The Caribbean: Hurricane Season Situation Report No. 09 (as of 25 September 2017)
This report is produced by OCHA ROLAC in collaboration with humanitarian partners. It covers the first period from 06 to 25 September, 2017. The next report will be issued on or around 28 September 2017.
The initial response to Hurricane Maria in Dominica is underway as humanitarian organizations arrive to deliver critical aid and carry out assessments throughout the rest of the island.
Although access to Dominica is gradually being restored, internal access along key roads is limited and hindering the delivery of crucial aid to cut-off communities.
Authorities in the Dominican Republic are using national contingency plans to address the needs caused by Maria in the areas exposed to the worst of the storm’s path.
The aid community in the Caribbean must now support the emergency response to Maria and continue providing support in recovery to the islands affected by Irma.
56,000 people in Dominica who require urgent support with shelter and water (80 per cent of the population)
19,774 Children under 18 in Dominica affected by Maria
All 53 health facilities in Dominica affected by Maria
1.5 million people without a clean water supply in the Dominican Republic after Maria’s passage.
11,000 people displaced in the Dominican Republic by Maria
Caribbean countries and the aid community continue to support local authorities in their response to the aftermath of two category 5 hurricanes that hit the region within three weeks.
Various UN agencies and humanitarian partners have deployed teams to assess the situation in Dominica and have begun distributing aid. Military troops from several countries are supporting the aid response especially in the delivery of food, water, non-food items and shelter items.
Humanitarian response teams are arriving in Dominica to work closely with local authorities to provide muchneeded relief to the beleaguered island in the wake of Hurricane Maria. In spite of the difficulties and challenges regarding access, communications, power supply and food, the Caribbean Disaster Emergency Management Agency (CDEMA) is leading response efforts on the ground, with support from foreign governments, UN agencies and humanitarian partners.
With 15 confirmed deaths and virtually the entire population of 73,000 people affected by Maria, the needs in Dominica are critical. The country’s entire agricultural production was wiped out, creating not only an immediate concern with food security, but concern over livelihoods and Dominica’s economic activities in exporting agricultural goods. Power and water supplies have been disrupted throughout the country as well.
Reports from CDEMA indicate a wide range of immediate needs, including food, water, water purification kits, construction material, electric generators, fuel, hygiene kits and home supplies.
Dominica is currently accessible via Canefield Airport, which is being used for emergency flights with temporary emergency telecommunications, and the sea port at Woodbridge. The telecommunications infrastructure within Dominica was badly damaged by Maria; communications are being slowly restored and text messaging is available through Digicel and Flow.

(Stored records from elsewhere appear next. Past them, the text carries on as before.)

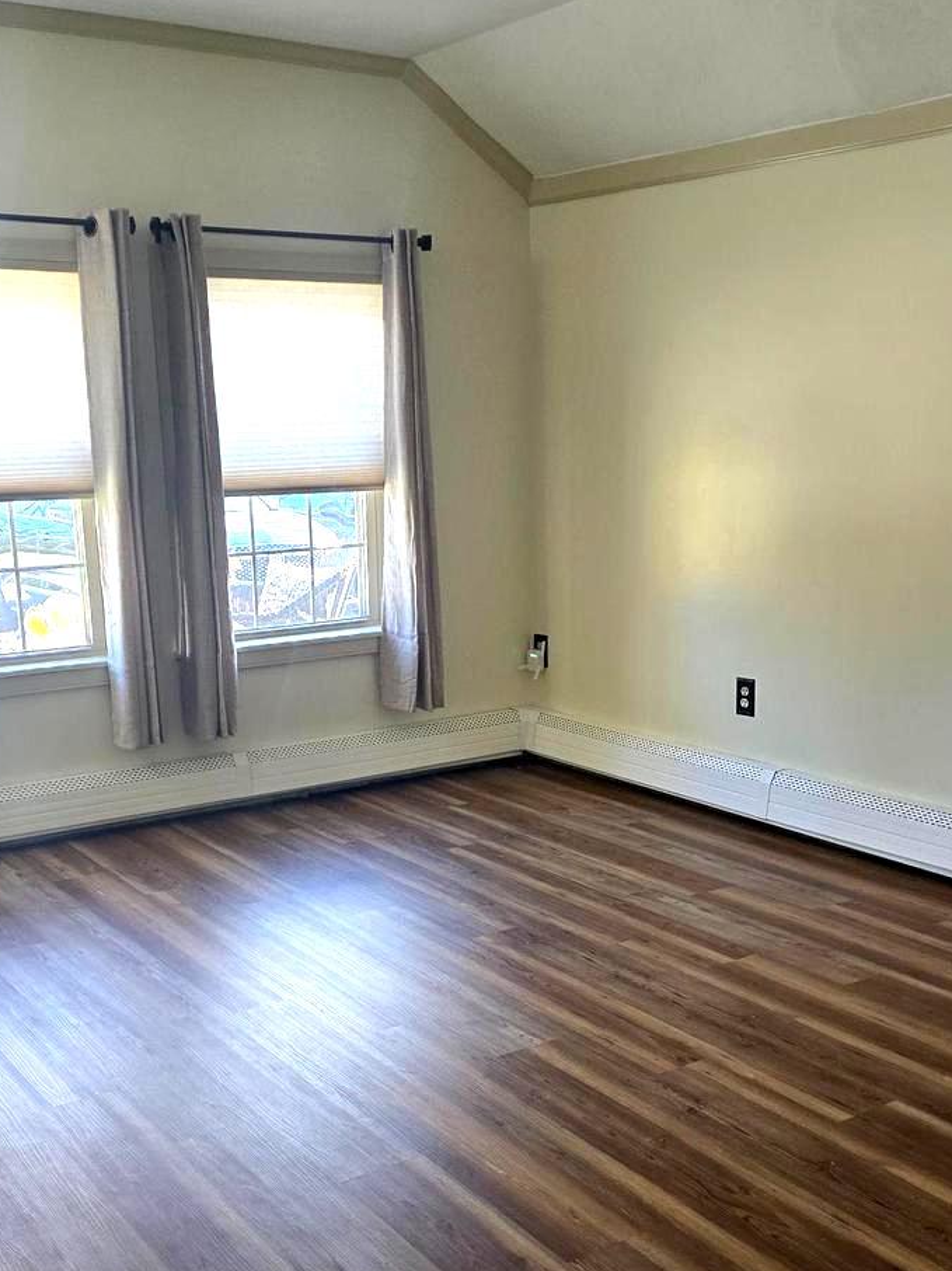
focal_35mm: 39
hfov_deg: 36.7
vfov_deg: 47.3
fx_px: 1431
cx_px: 405
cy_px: 814
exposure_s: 1/120
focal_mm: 6.3
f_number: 1.7
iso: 125
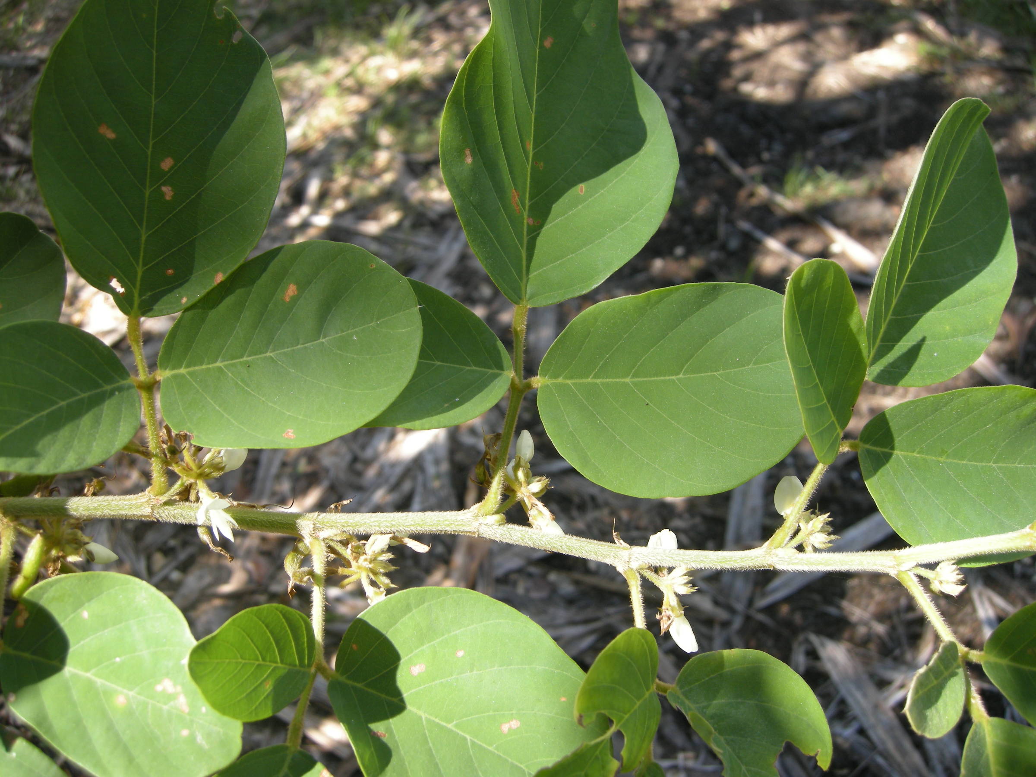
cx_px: 518
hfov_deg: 52.6
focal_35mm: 35
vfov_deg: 40.7
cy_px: 388
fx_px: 1047
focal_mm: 7.5
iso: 64
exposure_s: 1/110
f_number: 3.8
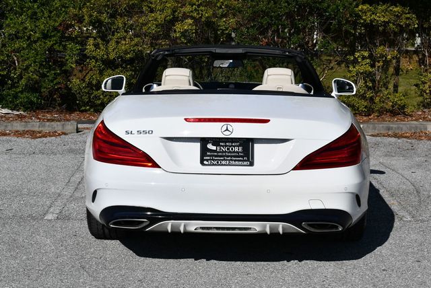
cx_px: 216
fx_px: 911
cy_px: 144
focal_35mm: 76
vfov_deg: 18.0
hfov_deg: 26.6
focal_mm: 38
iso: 100
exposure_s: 1/500
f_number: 11
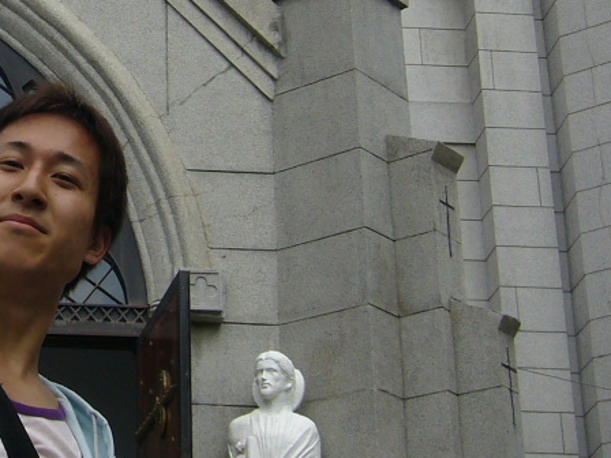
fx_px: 1765
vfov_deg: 14.7
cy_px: 94
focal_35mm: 100
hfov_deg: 19.0
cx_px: -37
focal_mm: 5.8
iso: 80
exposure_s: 1/320
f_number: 5.6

Maria also made landfall on St Kitts and Nevis, Guadeloupe and the British Virgin Islands. The reported damage in St Kitts and Nevis includes blocked roads, downed power lines, and damage to the agriculture industries. The damage in St Kitts alone is estimated to be worth EC$34.5 million (approximately US$12,8 m) and reports from Nevis cite serious damage to housing stock. In Guadeloupe, one death was reported, as well as damage to electric supply and telecommunications. Minor damages from rain and storm surge were reported from Tortola in the British Virgin Islands, causing minor landslides, but no injuries or deaths.
In the Dominican Republic, Maria produced heavy rainfall and winds over parts of the country. As of 25 September, 23 provinces remain under alert as more than 2,000 people remain sheltered. Authorities in the Dominican Republic are increasing their response in the most affected areas.
Throughout the rest of the Caribbean that was previously affected by Hurricane Irma, several humanitarian organizations are beginning to rotate their emergency response personnel, deploying longer term support as emergency response activities shift to disaster recovery.